Pork Chops And Zucchini A La Peg Bracken - cooking recipe

Ingredients
    4 -6 pork chops (bone-in or boneless, doesn't matter)
    2 -3 zucchini
    2 medium onions (I prefer plain old yellow onions for this recipe)
    Pork Chop breading
    3 tablespoons flour
    1 1/2 tablespoons grated parmesan cheese
    1 1/2 teaspoons salt
    1/2 teaspoon dill weed
    1/4 teaspoon pepper
    Additional
    3 tablespoons parmesan cheese
    1/2 teaspoon paprika
    1/2 teaspoon dill weed
Preparation
    Combine the pork chop breading ingredients - flour, Parmesan cheese, salt, dill weed and pepper -in a plastic or small paper bag. Shake the pork chops in the mixture and SAVE WHAT'S LEFT IN THE BAG. (Can you tell I didn't do that one time?) Brown the chops on both sides in a little bit of oil in a skillet large enough for the chops to nestle together in a single layer.

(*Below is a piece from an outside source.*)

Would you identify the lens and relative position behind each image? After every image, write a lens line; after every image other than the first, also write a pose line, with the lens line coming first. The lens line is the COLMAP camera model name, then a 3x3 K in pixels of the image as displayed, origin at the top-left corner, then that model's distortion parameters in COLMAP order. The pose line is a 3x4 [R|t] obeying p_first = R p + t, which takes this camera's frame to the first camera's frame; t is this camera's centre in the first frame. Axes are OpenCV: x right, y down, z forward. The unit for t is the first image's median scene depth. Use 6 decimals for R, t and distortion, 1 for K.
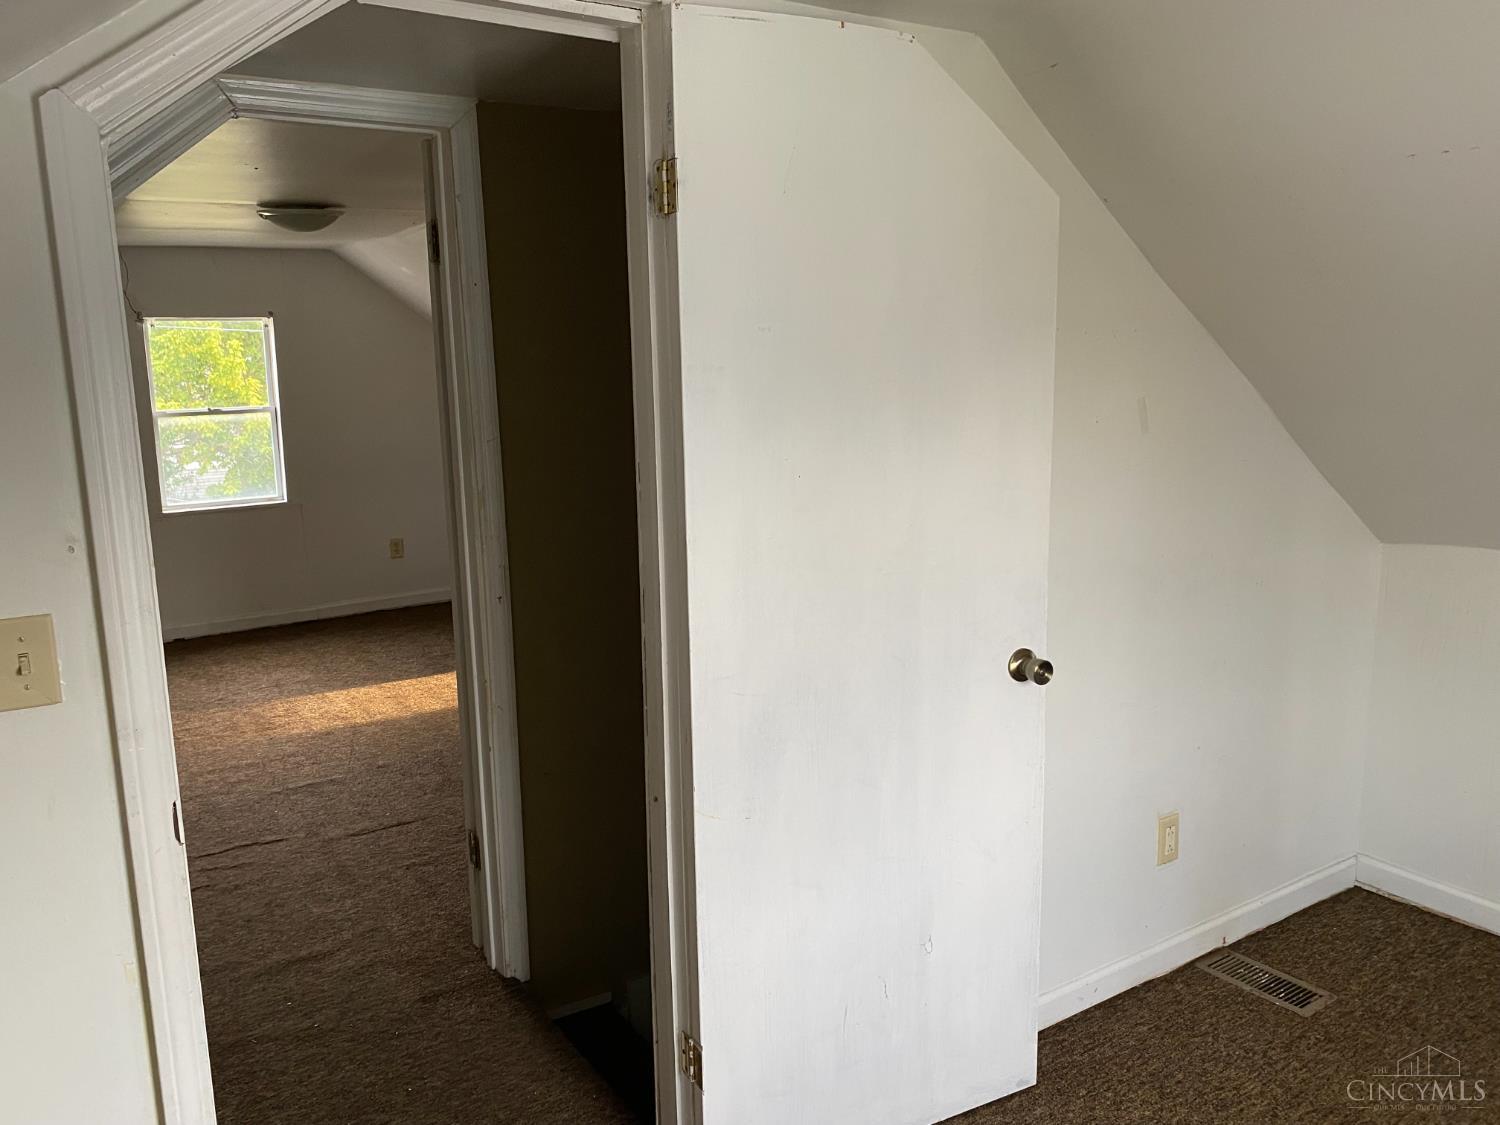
lens RADIAL K [[1174.2, 0, 750.0], [0, 1174.2, 562.5], [0, 0, 1]] dist [0.002778, 0.000025]
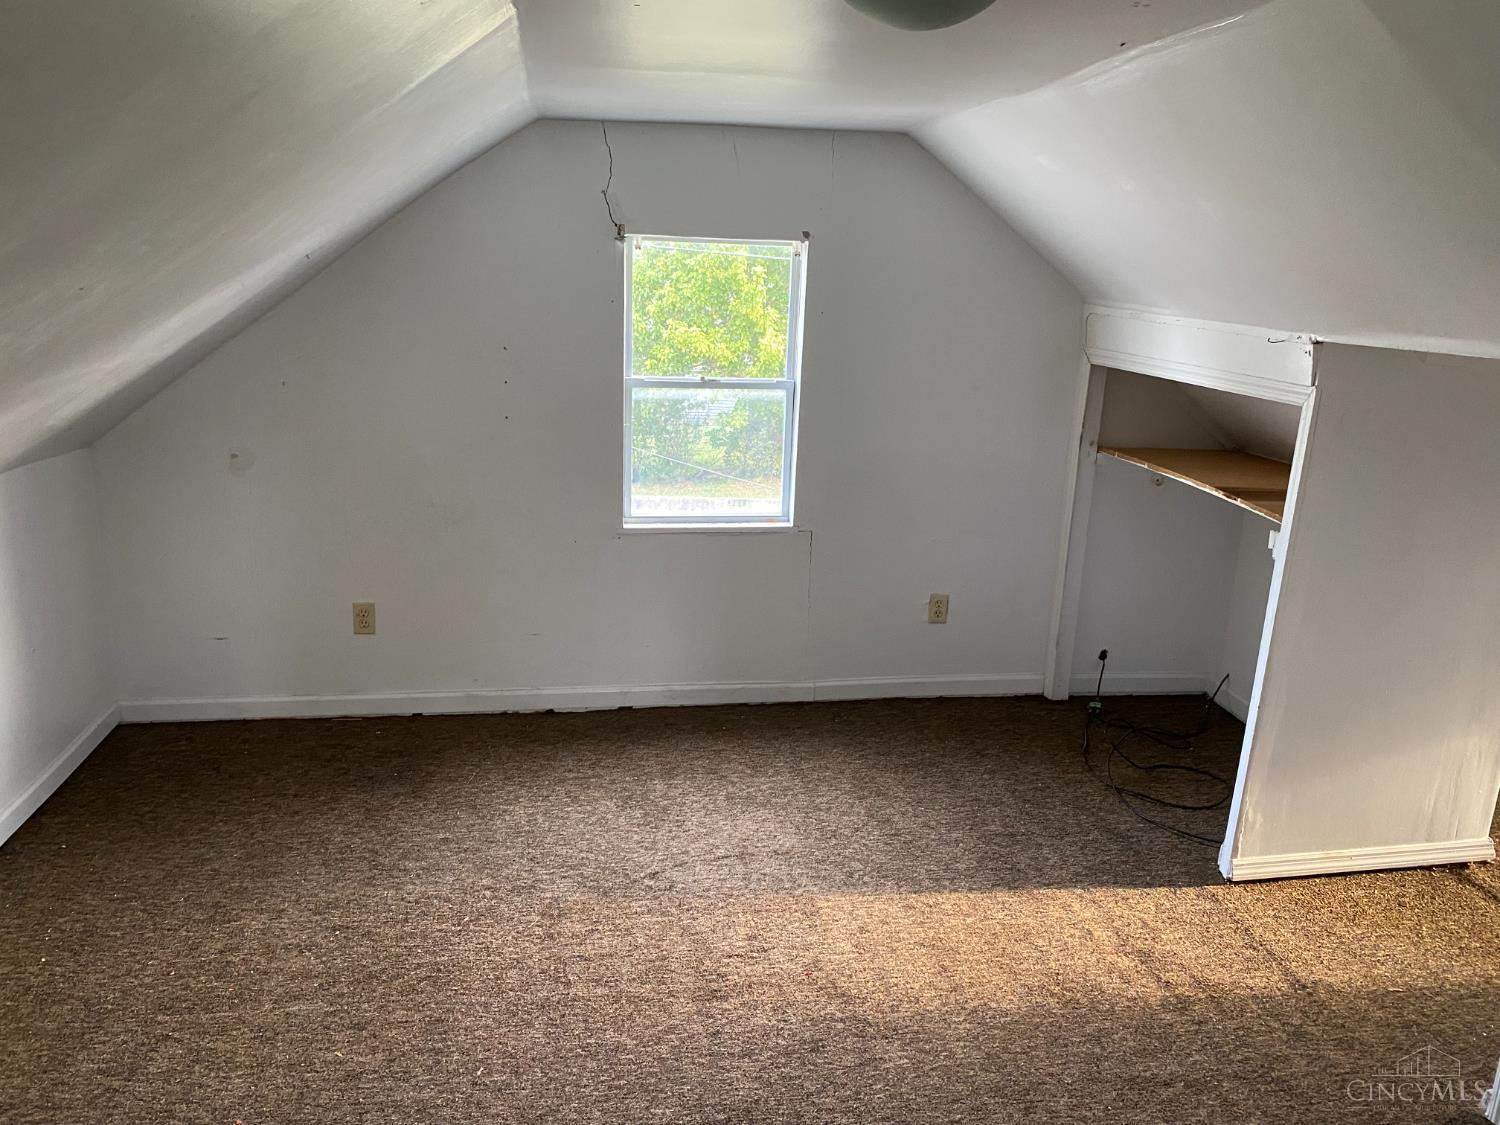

If you choose a pan you can also serve in, life is even easier. Once they're browned and \"nestled\", slice the two onions and spread them over the chops; add 1/3 cup of water, cover the pan and simmer over low heat for 25 minutes. Remove the cover and add the zucchini, sliced (I slice it 1/2\" to 3/4\" thick). Now go back to that bag of ingredients that you've saved; add the additional 3 Tb Parmesan cheese, the 1/2 tsp paprika and the 1/2 tsp dill weed. Shake it up to mix it all together and sprinkle the concoction over everything in the pan. DON'T STIR. Just let it sit there on top of the zucchini. Replace the cover and simmer for another 15 minutes. All done. Serve \"as is.\".